The possibly traumatic increase in the cost of progesterone shots to prevent pre-term labor has gotten me thinking. This community can do something, we will get through this, and if there is any good in the world we will come out certain that there will be better chances for babies’ lives and health.
Last night, after a wonderfully long day with Samuel and Josh, a couple of hours after we’d put Samuel down to bed, I went into Samuel’s room and looked at him. I thought about how he peacefully he slept, how big he is, how easily he breathes, sees, runs, speaks, and learns. I thought about our long day yesterday running around in the sunshine, digging in dirt, eating ice cream, playing on our balcony. I saw him a little differently last night, as an exception not just because he’s gorgeous and funny, but because he’s so blissfully alive and unaware of what it took to get him here. I looked at him and thought, if not for that progesterone, none of this might be happening. He could be dead, struggling, or suffering through his life.
The truth is, when I think about preterm labor, I think most often about Natan, and how he’s dead. I think about children I know who were born prematurely, and the struggles they’ve gone through that either permanently affected their lives or made their first year very difficult. Samuel has no special needs resulting from his birth and gestation because we had special care while I was pregnant, so I neglect to think of him as having a place in the spectrum of pre-term labor’s effects.
I looked at Samuel last night and thought, I cannot bear to let the care we had vanish into the ether because of greed and injustice. There are women out there right now, 13 weeks pregnant, not pregnant at all, 24 weeks pregnant, about to experience what I did with Natan. I cannot think that their options are vanishing or being priced out of their reach.
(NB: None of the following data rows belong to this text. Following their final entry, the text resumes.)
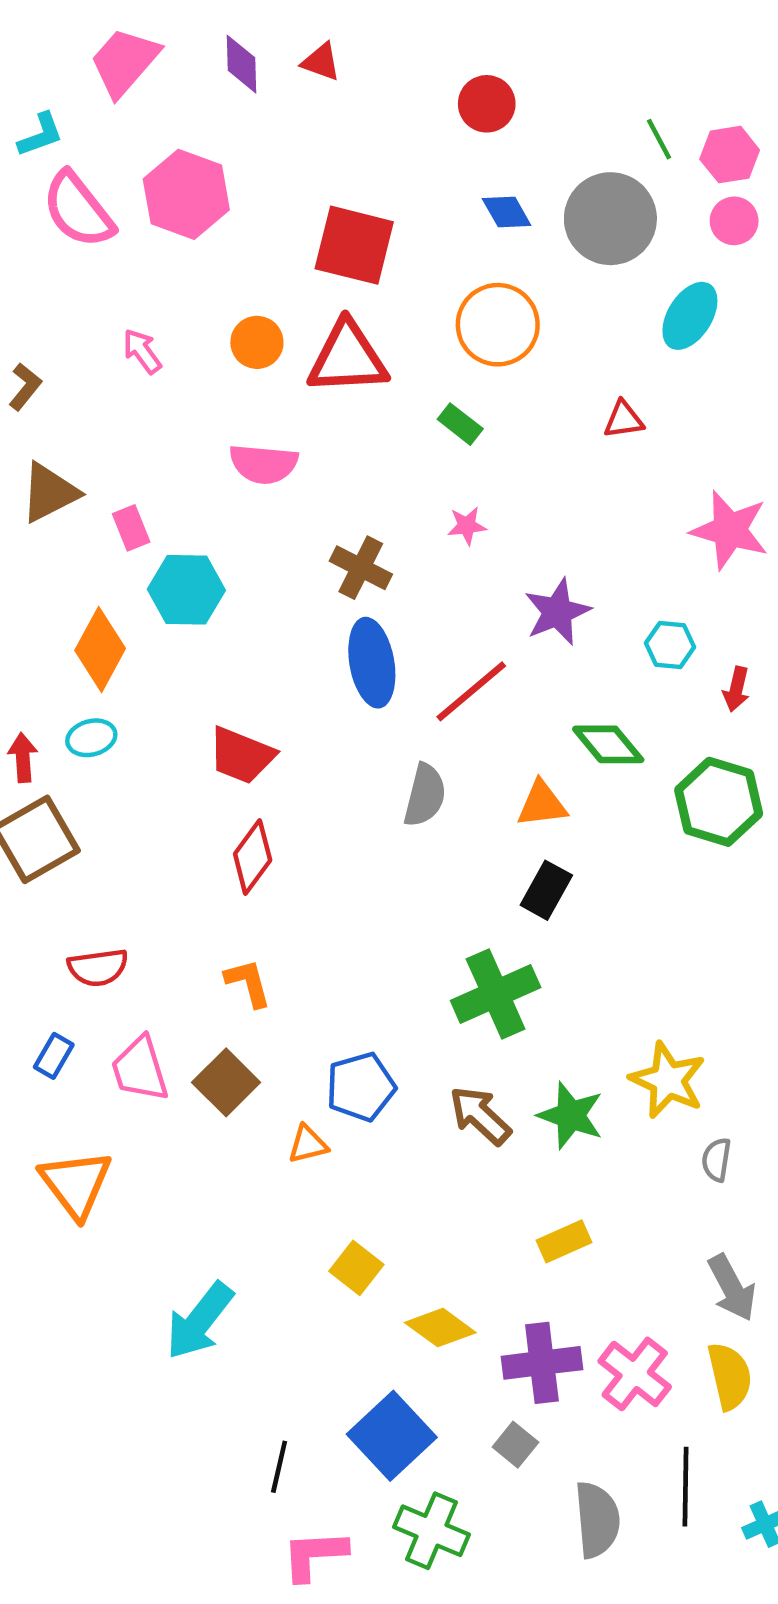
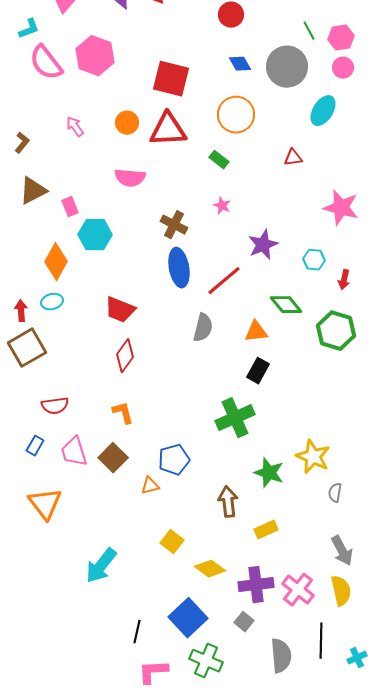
pink star: (467, 526) -> (222, 206), turned 30
brown arrow: (480, 1115) -> (228, 502), moved, turned 40

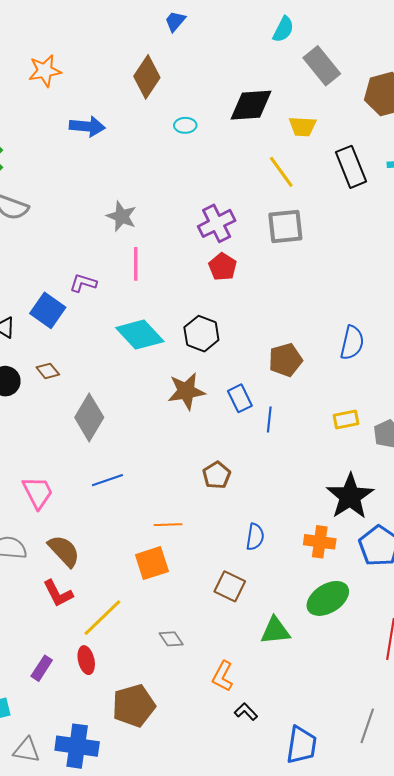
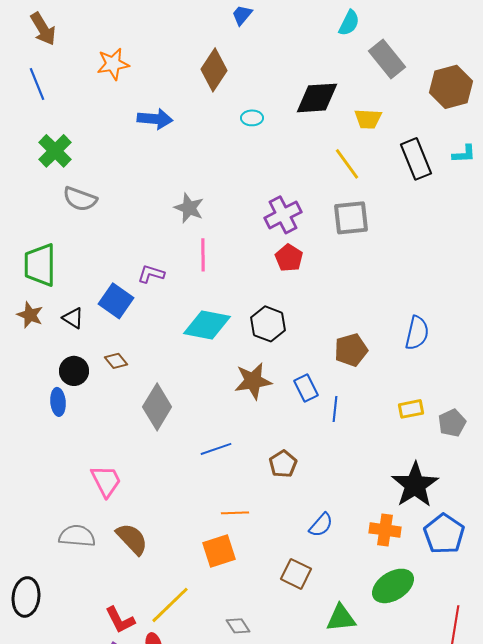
cyan diamond: (140, 335) -> (207, 325), turned -36
blue line: (107, 480) -> (216, 449), moved
blue semicircle: (255, 537) -> (321, 525), turned 32
red L-shape: (58, 593) -> (120, 620), moved

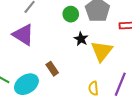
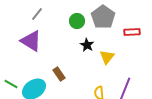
yellow triangle: (102, 51) -> (107, 57), size x0.7

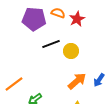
In the past few weeks we’ve seen so much going on to restrict women’s access to pregnancy-ending medical procedures. I find it mind numbing that at this same moment, the FDA, is allowing something to happen that might restrict women’s access to pregnancy- saving medicine. I don’t want to start a hyperbolic argument over choice. I mean it seriously, do we respect pregnancy or not? Would reasonable and compassionate anti-abortion activists get behind fighting this? We need a conversation in this country about supporting prenatal care across the board, one that does not demonize women.
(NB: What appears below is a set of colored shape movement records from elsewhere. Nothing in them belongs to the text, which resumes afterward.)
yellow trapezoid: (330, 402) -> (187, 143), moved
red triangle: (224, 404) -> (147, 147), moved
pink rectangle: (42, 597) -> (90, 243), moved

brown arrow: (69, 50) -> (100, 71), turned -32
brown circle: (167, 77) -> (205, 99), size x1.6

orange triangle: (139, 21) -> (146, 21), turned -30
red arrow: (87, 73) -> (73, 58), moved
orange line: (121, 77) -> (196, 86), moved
K-V Pharmaceutical Company insists that Makena, the commercial replacement for the progesterone I was given from week 16 to 36, will be available to all women who need it [Read about this here]. As Tash pointed out in my comments, women might face complications in being determined “elgible.” If what K-V says is true and the process is done equitably and wisely, I suppose it’s not a disaster. I don’t know what all these conditions mean, whether women who need it will be denied or whether the process will be horribly cumbersome and stressful for women who have already suffered. I want to know.
Right now, we’d fall in the category (what does “are eligible for copay assistance” mean?) of insured but earning under $100,000, but what does it mean for people who don’t? I’m generous enough to realize that if you make $100,000.99, a $30,000 drug is not nothing, and I wonder about uninsured people between $60,000 and $100,000. I’m suspicious of an application process. I want to know exactly what this change is going to mean.
I am trying to think about what to do, who to contact about this. I am going to start tomorrow morning with my new doctor. I’m afraid to call my insurance company. I’ve written letters to my Mississippi senators and representatives, and am thinking once I know more I’ll have my family in a state with more political balance write to their senators. I might write to Ralph Nader’s group, Public Citizen.
I guess this post is a request for help and advice. How should I read and understand the K-V announcement (linked to again here)? What does it mean? Who can we contact and where do we start to make sure this doesn’t hurt families and children?